-- Exercise goal --
From the records, please return word for word the lines running from the one containing "в данный момент" through the one containing "2014, 21:49", including both of those lines and nothing else.

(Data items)
..............................
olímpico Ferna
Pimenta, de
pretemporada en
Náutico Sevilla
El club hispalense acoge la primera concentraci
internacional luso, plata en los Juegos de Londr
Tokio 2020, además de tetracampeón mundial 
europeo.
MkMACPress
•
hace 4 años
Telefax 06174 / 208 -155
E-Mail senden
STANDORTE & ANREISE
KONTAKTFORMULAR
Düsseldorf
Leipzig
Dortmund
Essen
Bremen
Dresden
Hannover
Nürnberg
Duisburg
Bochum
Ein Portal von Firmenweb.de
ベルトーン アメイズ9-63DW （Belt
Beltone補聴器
..............................
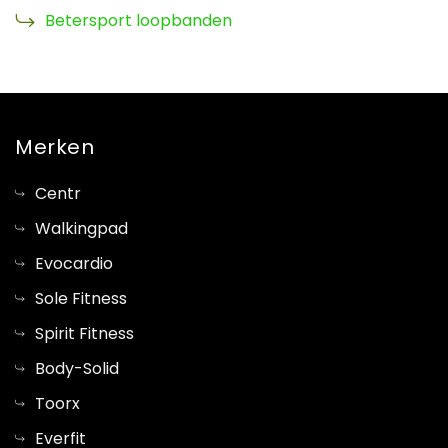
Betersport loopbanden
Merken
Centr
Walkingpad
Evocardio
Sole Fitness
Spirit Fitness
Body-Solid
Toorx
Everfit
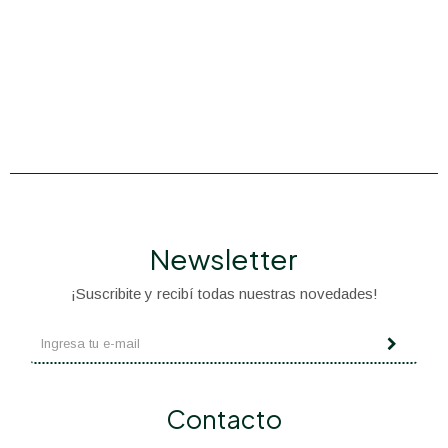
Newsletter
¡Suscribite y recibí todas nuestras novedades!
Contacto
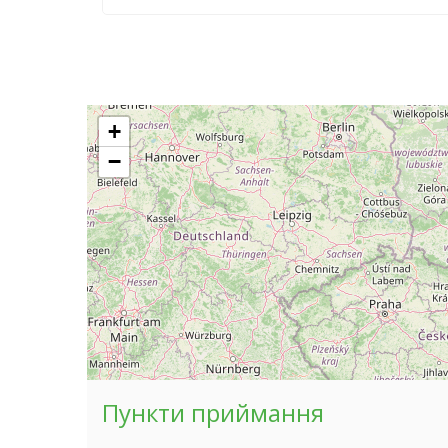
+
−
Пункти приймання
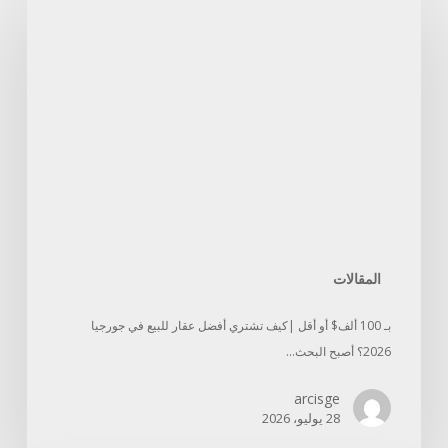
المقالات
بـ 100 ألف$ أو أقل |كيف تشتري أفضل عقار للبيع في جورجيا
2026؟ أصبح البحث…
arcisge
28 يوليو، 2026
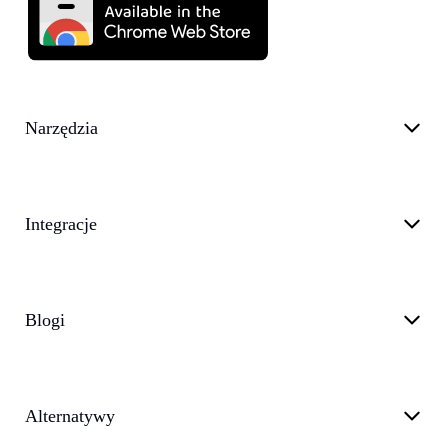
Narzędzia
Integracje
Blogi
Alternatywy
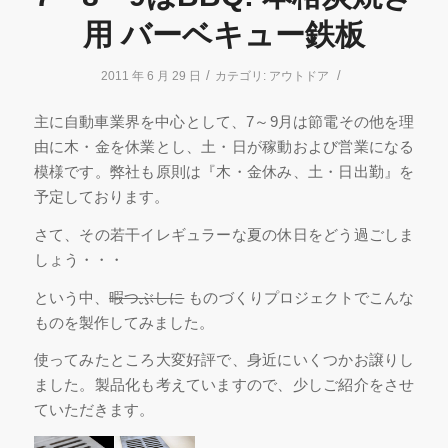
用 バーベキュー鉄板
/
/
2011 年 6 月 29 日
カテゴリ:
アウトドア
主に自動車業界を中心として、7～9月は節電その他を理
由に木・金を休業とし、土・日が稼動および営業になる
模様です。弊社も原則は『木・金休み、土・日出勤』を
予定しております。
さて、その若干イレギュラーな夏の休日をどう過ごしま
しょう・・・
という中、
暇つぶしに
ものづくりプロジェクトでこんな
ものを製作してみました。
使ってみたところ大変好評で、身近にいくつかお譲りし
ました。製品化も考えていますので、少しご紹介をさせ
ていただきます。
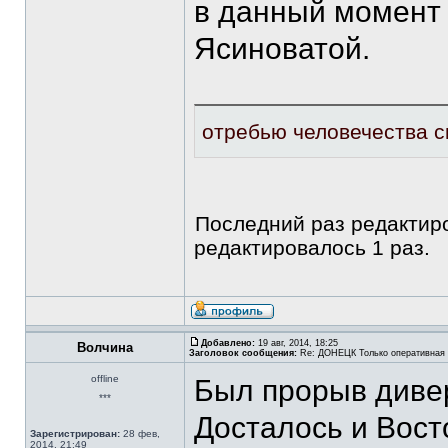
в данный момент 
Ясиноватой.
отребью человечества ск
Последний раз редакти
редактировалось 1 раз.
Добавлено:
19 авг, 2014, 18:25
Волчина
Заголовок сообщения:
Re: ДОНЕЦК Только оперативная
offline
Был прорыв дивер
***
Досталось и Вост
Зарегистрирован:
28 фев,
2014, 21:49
..............................
-- Written answer --
в данный момент 
Ясиноватой.
отребью человечества ск
Последний раз редакти
редактировалось 1 раз.
Добавлено:
19 авг, 2014, 18:25
Волчина
Заголовок сообщения:
Re: ДОНЕЦК Только оперативная
offline
Был прорыв дивер
***
Досталось и Вост
Зарегистрирован:
28 фев,
2014, 21:49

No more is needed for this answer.